Things started getting sour right about now. First of all, the row boat we got into (we were about 7) was taking in water. Second of all, the lady driving the row boat asked everyone 10 bol/3 soles (about 1.25$) for the ride. Third of all, the boat almost sunk when we reached the bigger boat. Fourth of all, the bottom of my legs were completely drenched in freezing water. Fifth of all, the boats were sold out when we arrived, and were completely reserved for ticket holders of Titicaca Tours (the only reason we didn’t get kicked out was that our row boat was sinking and we refused to go back on it).
Fortunately for us, the owners of the bigger boats were money hungry so they overpacked the boats to get a bigger revenue. We were thus packed at the back of the boat like mere cattle with everyone’s luggage, breathing the intoxicating fumes of the motor. There were people that were stuck on the boat’s roof for the whole 9 hours of traveling! The air was absolutely bone chilling!
We were actually lucky though, as I later heard stories of protesters retaining the row boats until tourists paid them a bribe, tourists having to wait another 6 hours for new bigger boats to show up, boats running out of gas, or even tour companies not bringing tourists at the Peruvian immigration office at all! What chaos!
So we arrived in Puno at around 8:30PM. The sky was dark, and we were extremely happy to finally arrive on Peruvian ground. We then went out for a nice, greasy and comforting dinner, which turned out to be a barbecue restaurant!

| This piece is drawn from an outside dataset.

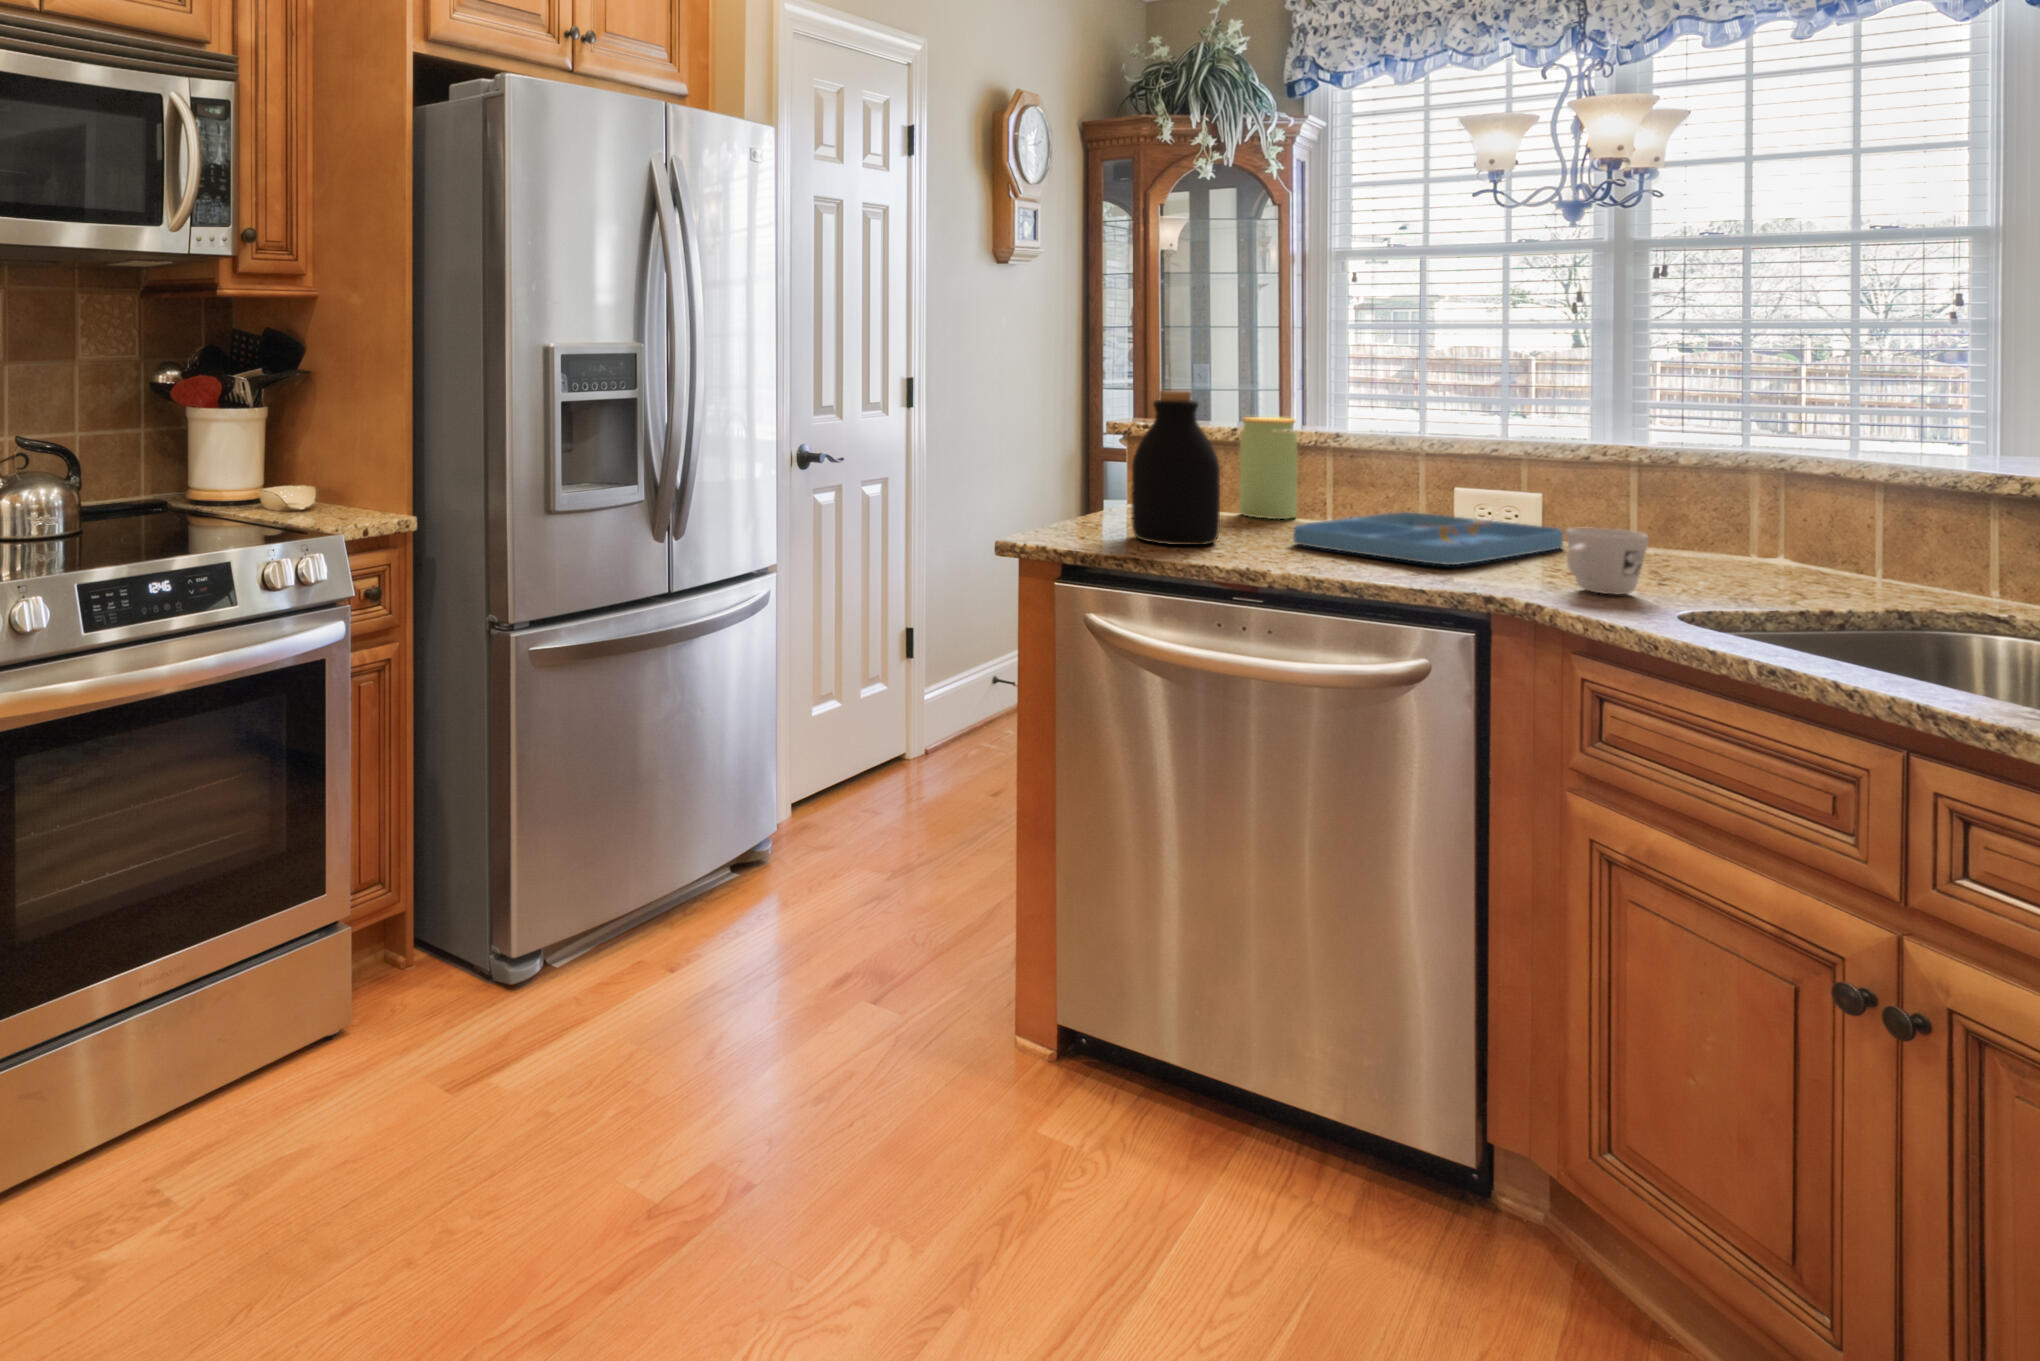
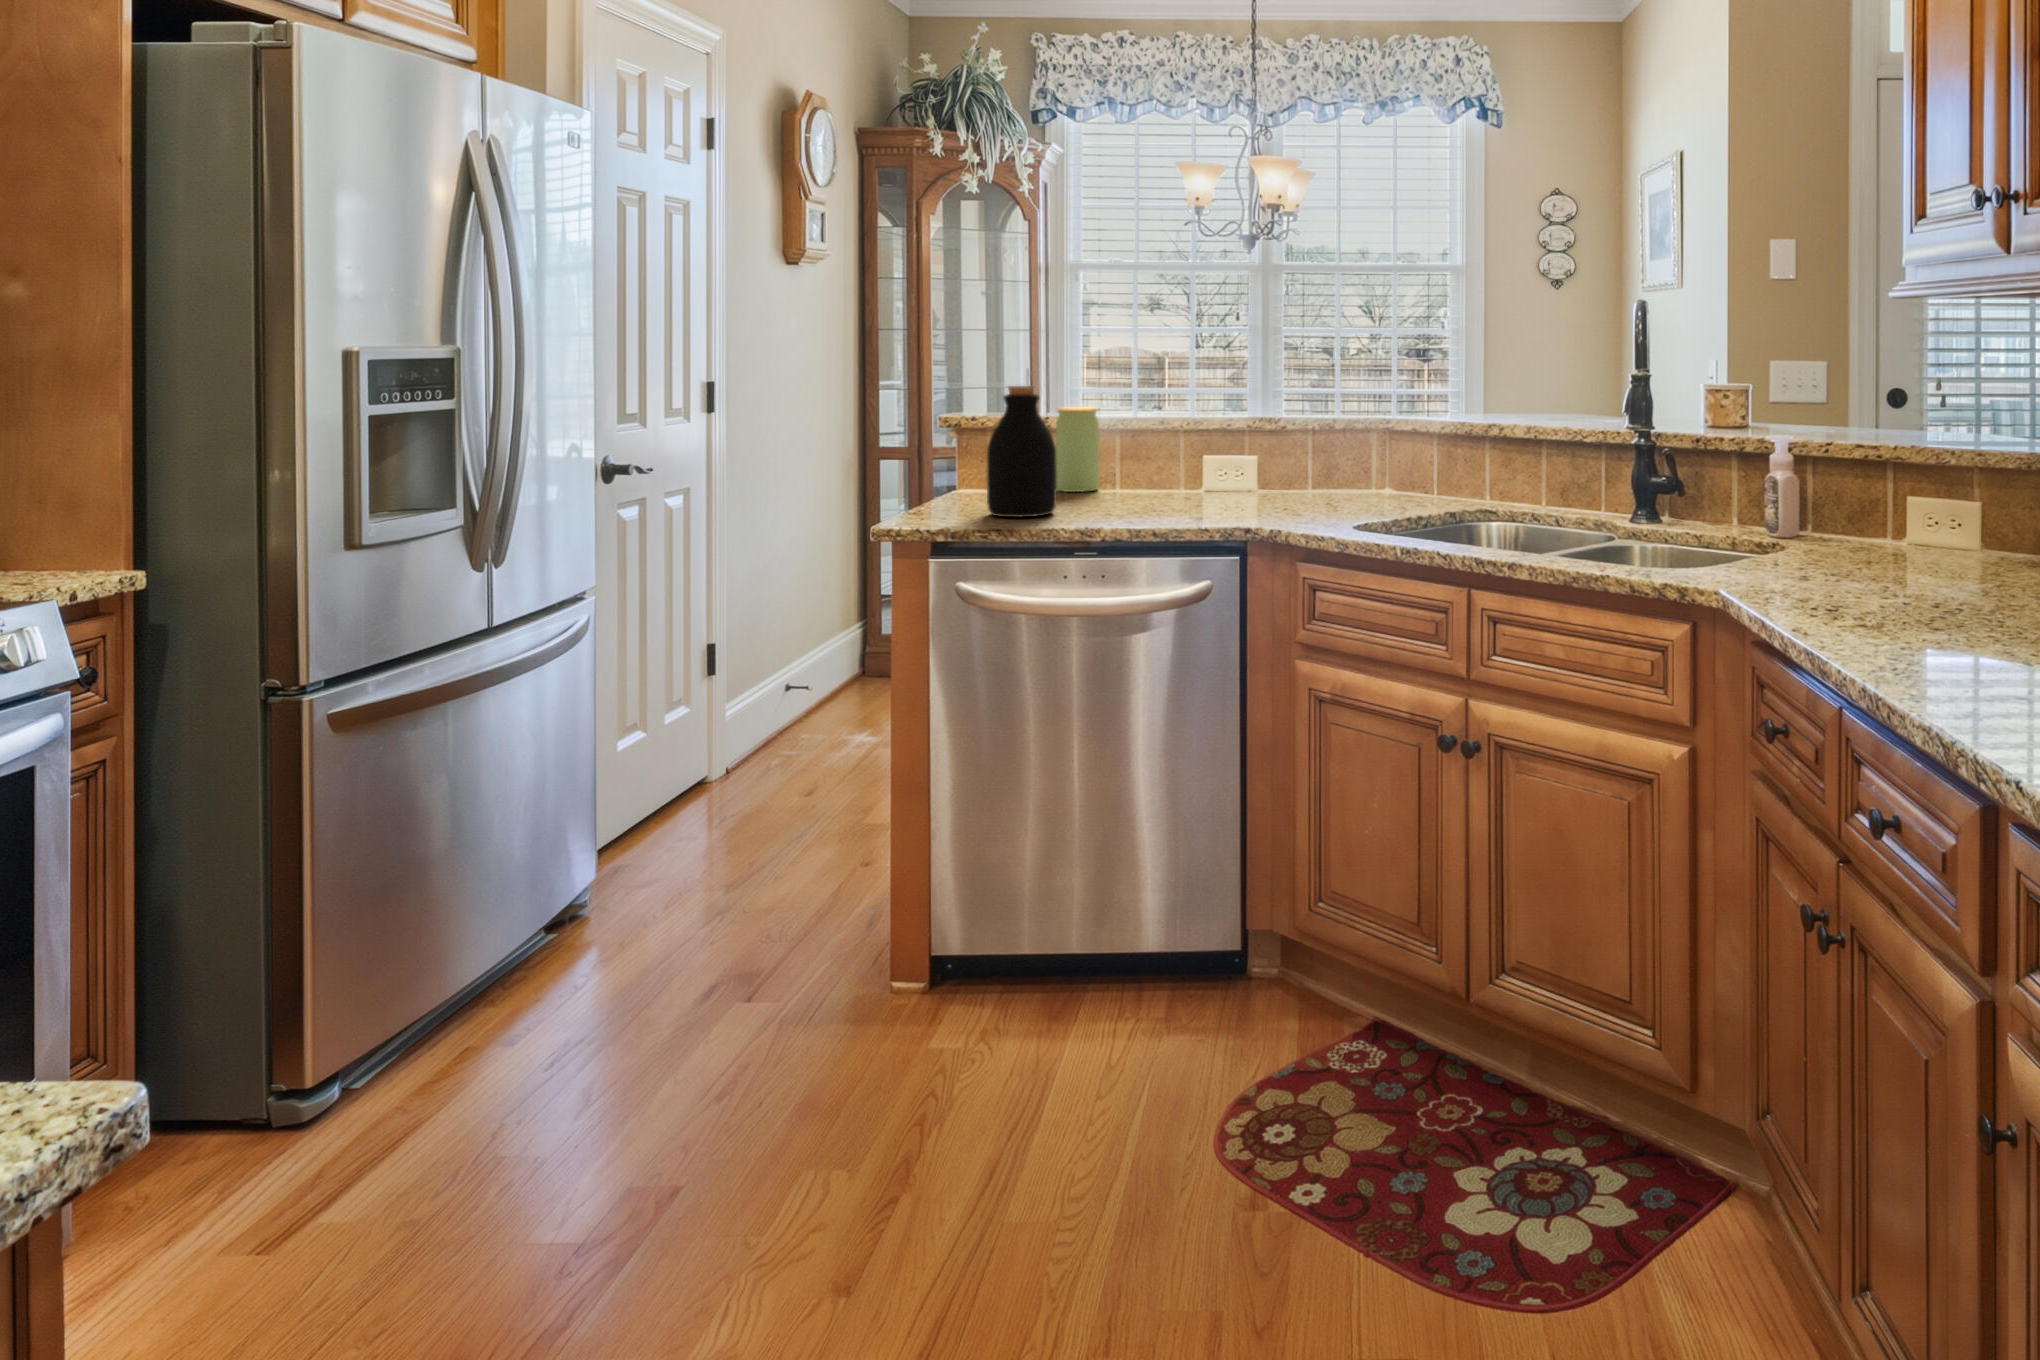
tray: present [1293,512,1563,565] -> none [1109,478,1275,512]
mug: present [1566,528,1649,594] -> none [1287,475,1332,520]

The next day, we decided to visit the floating islands of the Uros. Located 5 km west of the Puno port, they are 58 islands made of tried totora reeds, which floats in case of attack (useful more than 500 years ago, when the Uros were enemies of the Incas – who lived really close by). The Uros were eventually conquered by the Inca Empire, to whom they had to pay taxes and do slave work. Nowadays, only 2,000 descendants of the Uros are still alive, although only a few hundred still live on the islands themselves. They lost their language 500 years ago, and now speak Aymara.
We then took a reed boat to the capital of the islands, Hanan Pacha:
And the following is what felt like walking on the reeds. It’s definitely a weird experience as you will see!

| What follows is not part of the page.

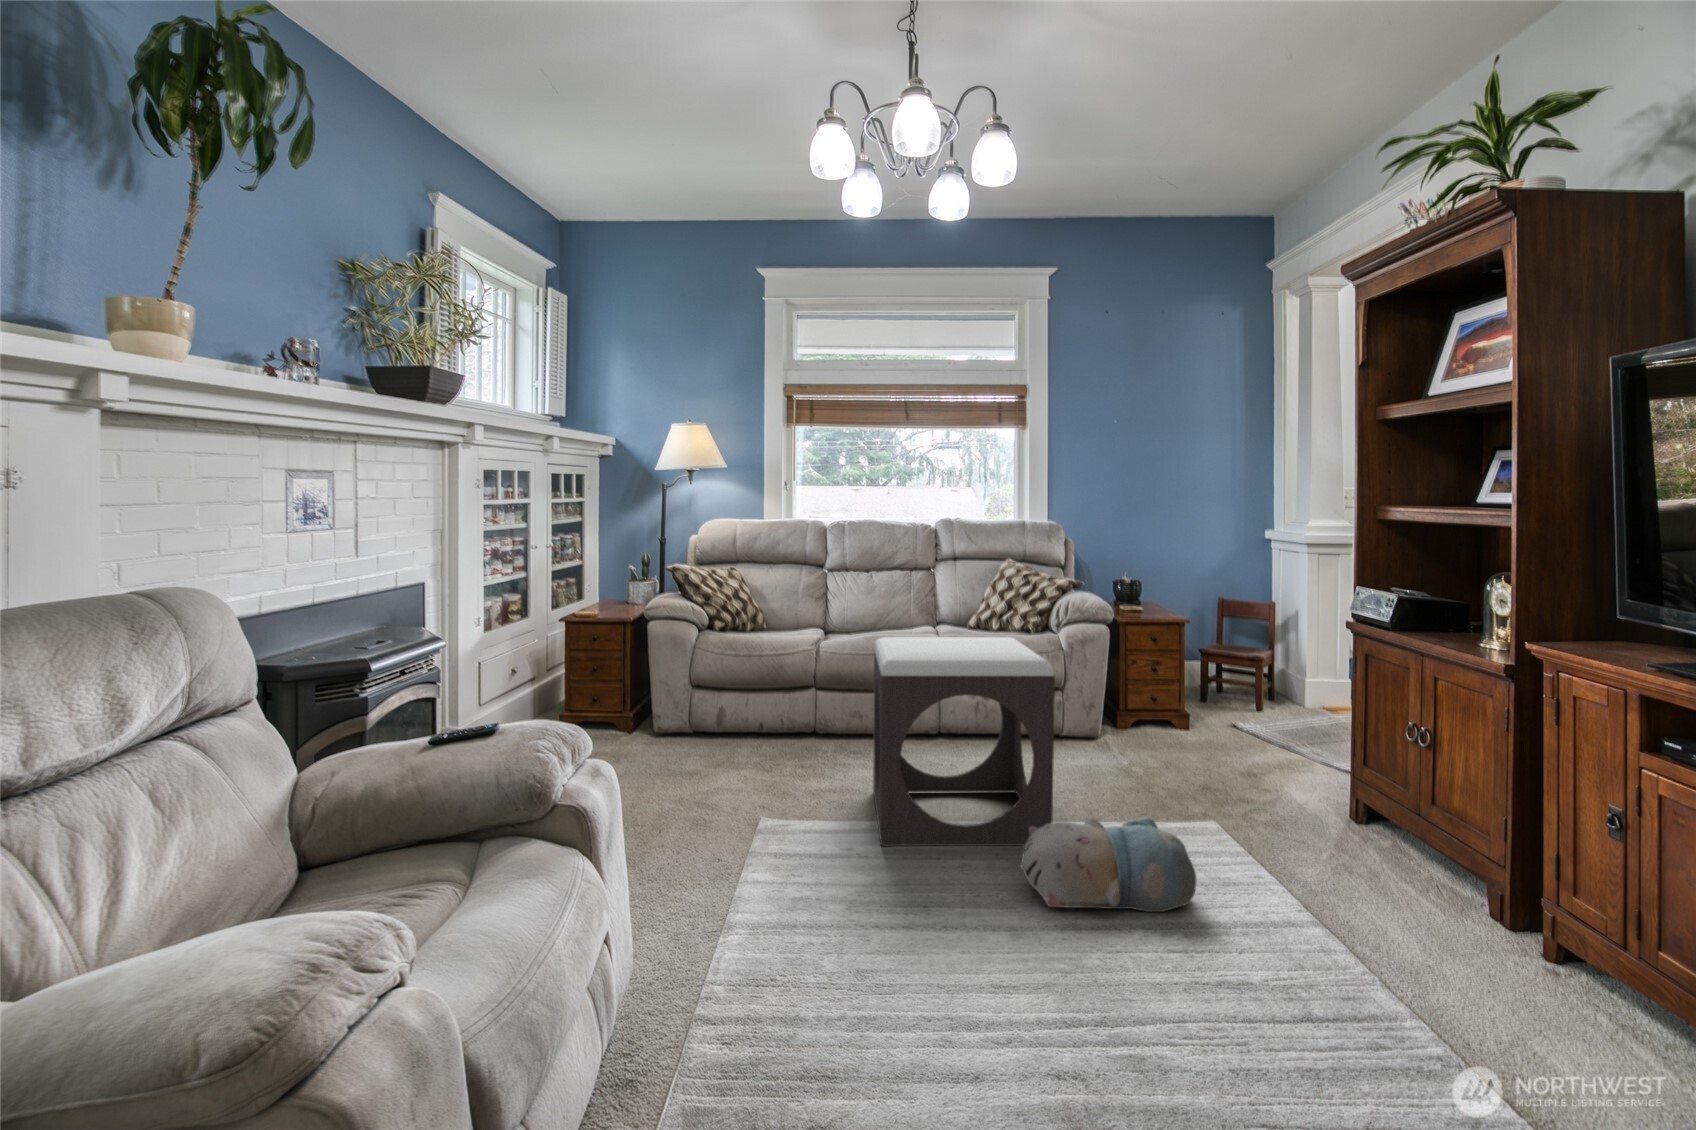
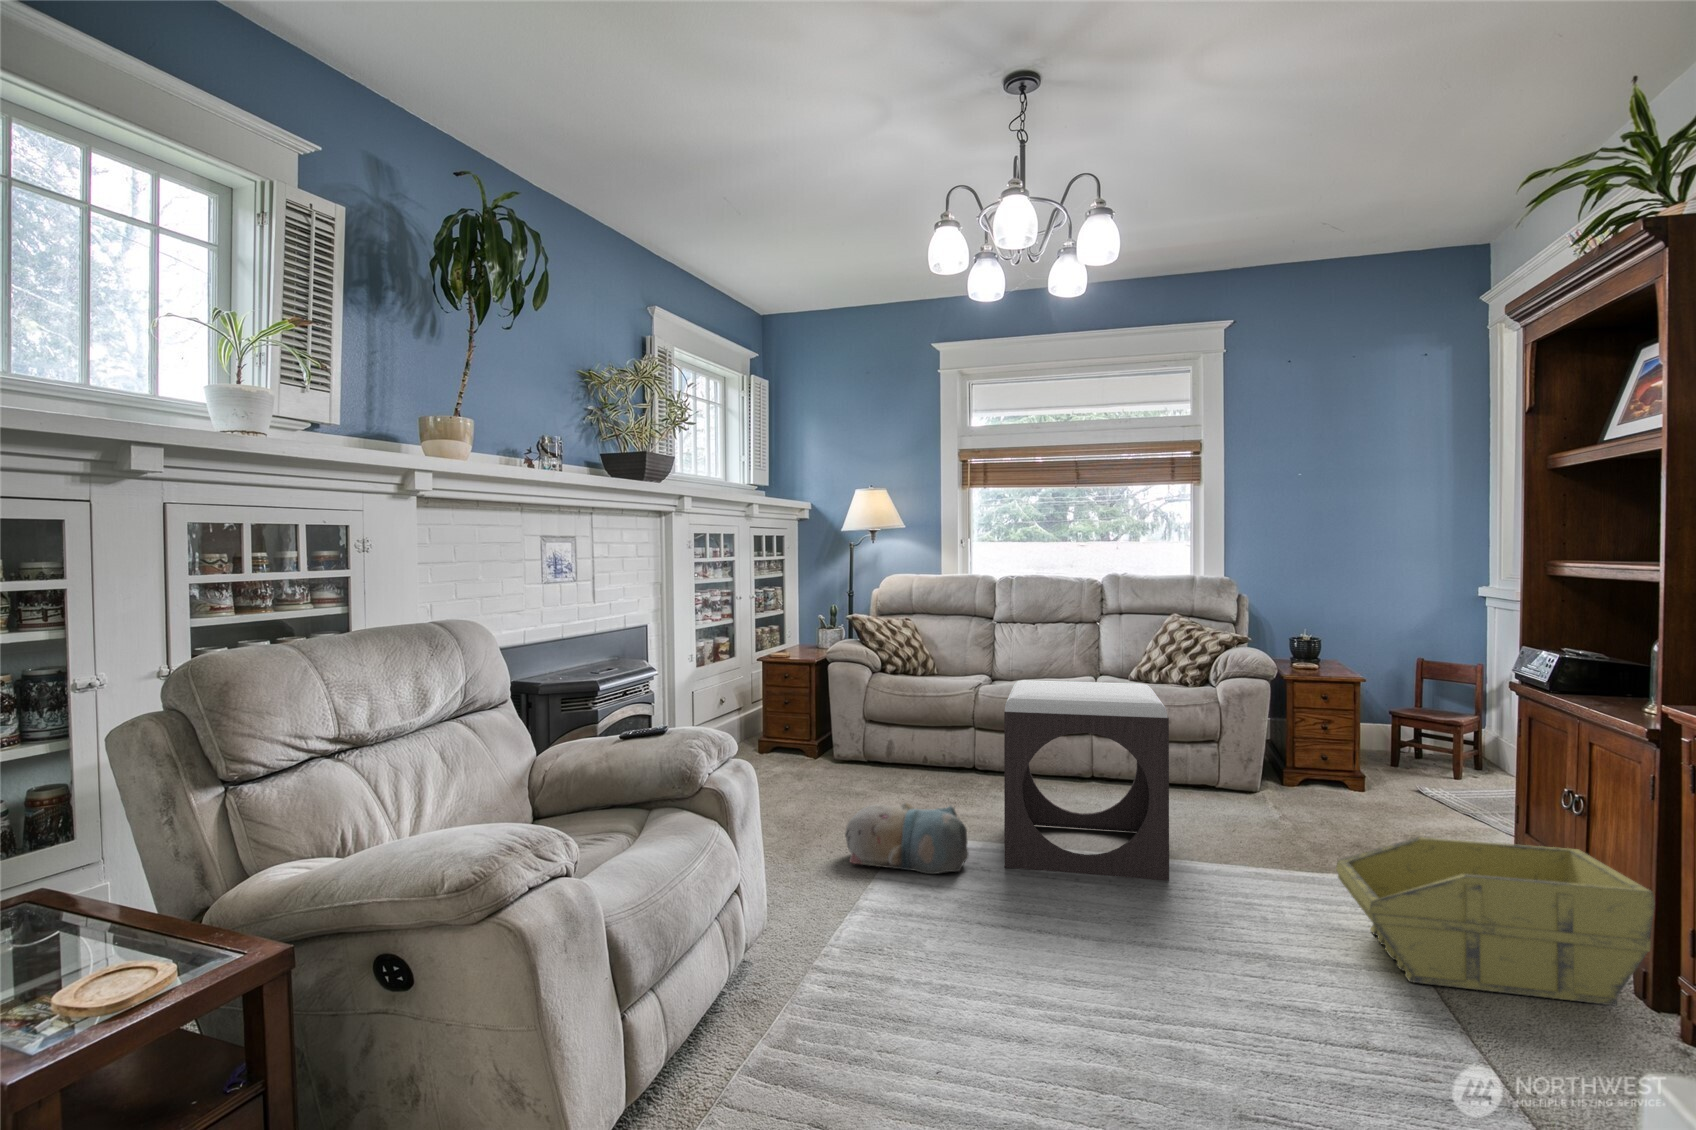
storage bin: none [1228,788,1532,942] -> present [1336,837,1655,1006]
plush toy: present [1021,816,1196,912] -> present [845,802,969,874]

In the afternoon, we went to the market in Puno to buy some food for the evening, and we stumbled upon a funny thing, a quail egg seller; auto-sufficient with the quails, their eggs and hot water to boil the eggs! How great is that?? I just hope the quails are transferred to a bigger cage at night…
In the evening, we finally took a …14 hour bus ride to Cuzco (because there are political tensions causing the normal road to be blocked). Overall, we did 23 hours of travel to get from Copacabana to Cuzco, instead of the normal 10. Incredible, huh? Anyway, we arrived this morning, and are now in a beautiful hostel, 10 minutes walk from the center! (And they offer free pancakes for breakfast. YES!) This week will be the Sun festival, which is an Inca solstice celebration – the biggest festival of the year in Cuzco. More news soon!
June 21st, 2011 at 12:47 am
wow… quelle aventure. J’espère que ce sera la dernière de cette envergure.
June 24th, 2011 at 2:45 pm
Es todavia un placer de leerles. Que aventura para entrar en Peru !
Pasen una buena fiesta national de la St-Jean. Aqui, lluve.